__Stated task A__
According to the epichains pull request text, why does likelihood() not implement S3?
__Stated task B__
Carry on the epichains pull request text from the point where it stops.

__Given passage__
◆ ◆ ◆ ◆ ◆

Add new package infrastructure (`epichains` classes and methods) #33

jamesmbaazam · 2023-06-12T22:36:07Z

This PR addresses several issues:

Refactored bpmodels::chain_ll() to likelihood() to close refactor chain_ll() #5 and fix Refactor chain_sim() #13. Tests have been delayed to accommodate any changes in name and structure resulting from code review.
Refactored bpmodels::chain_sim_susc() by splitting it into simulate_tree() and simulate_summary() to close refactor chain_sim_susc() #14. Tests have been delayed to accommodate any changes in name and structure resulting from code review.
Refactored and renamed chain_sim_susc() to simulate_tree_from_pop(). This closes refactor chain_sim_susc() #14.
Refactored and renamed chain_ll() to likelihood(). This closes Rename current functions #26.
Implemented an epichains class to partly fix Consider S3 output class for chain_ll() and chain_sim() #4. likelihood(), which is a refactoring of chain_ll() currently does not implement S3 because its use case is currently unknown.

Essentially, merging this PR will introduce:

Four simulation functions:
- simulate_tree() - simulates branching processes from a given number of chains.
- simulate_tree_from_pop() - simulates branching processes from a given population size and pre-existing immunity.
- simulate_summary() - simulates a vector of cluster sizes or lengths from branching processes
- likelihood() - calculates the likelihood/loglihood of observing transmission chains of given sizes or lengths.

◆ ◆ ◆ ◆ ◆

__Given material__
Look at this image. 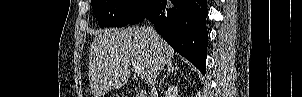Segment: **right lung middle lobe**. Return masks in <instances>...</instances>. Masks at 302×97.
<instances>
[{"mask_svg":"<svg viewBox=\"0 0 302 97\" xmlns=\"http://www.w3.org/2000/svg\"><path fill=\"white\" fill-rule=\"evenodd\" d=\"M149 0H91L100 27L128 25Z\"/></svg>","mask_w":302,"mask_h":97,"instance_id":"right-lung-middle-lobe-1","label":"right lung middle lobe"}]
</instances>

◆ ◆ ◆ ◆ ◆

__Exercise output A__
Its use case is currently unknown.

__Exercise output B__
An epichains class that stores data.frame-like output from simulate_tree() and simulate_tree_from_pop() with a chains_tree attribute and vector-like model output from simulate_summary() with a chains_summary attribute.
print(), summary(), and aggregate() methods. Note that the aggregate() method only works for epichains objects with the chains_tree attribute.

sbfnk

Great stuff! A few comments:

I'm not a fan of the mixture of vec/vect and think we could do with something more explicit here. Perhaps _summaries?
estimate_likelihood doesn't always produce an estimate. If an analytical solution is available then the results is exact. Perhaps this should be just likelihood? Would have to rename the file anme too then and distinguish from likelihoods.R (which should perhaps dist_likelihoods.R or something like that?).
this is probably going too far but since you're redisgning already anyway you could consider whether you want to implement this in the line of the more generic modelling functions/packages in R, e.g. have epichains (or similar) objects that contain model parameters so one could call logLik(epichain) or perhaps even predict(epichain) (instead of simulate). Again, I'm not at all convinced this is a good idea but I think it might be worth at least thinking about.

.gitignore

CITATION.cff

sbfnk · 2023-06-21T09:35:55Z

CITATION.cff

-keywords:
- branching-process
- epidemic-dynamics
- epidemic-modelling
- epidemic-simulations
- outbreak-simulator
- r
- r-package
- transmission-chain
- transmission-chain-reconstruction


any reason to remove these?

I think the tags were probably automatically removed when the package was forked. I'll re-add them.

I just added the tags back on this repo and have also set up the CITATION.cff syncing workflow here (54a29ff), so that should resolve this.

sbfnk · 2023-06-21T09:46:15Z

R/epichains.R

+      )
+
+    # print head of the simulation output
+    print(head(x[!is.na(x$ancestor), ]))


Do we need to sort by ancestor first? Or do we assume users don't mess with the order?

That's a good point. I actually wonder if it won't be best to sort by sim_id then ancestor, so that it's easier to see the chains within each simulation. I have implemented that here 6972ed7.

sbfnk · 2023-06-21T09:49:07Z

R/likelihood_estimation.R

+#' @param chains_observed Vector of sizes/lengths of transmission chains.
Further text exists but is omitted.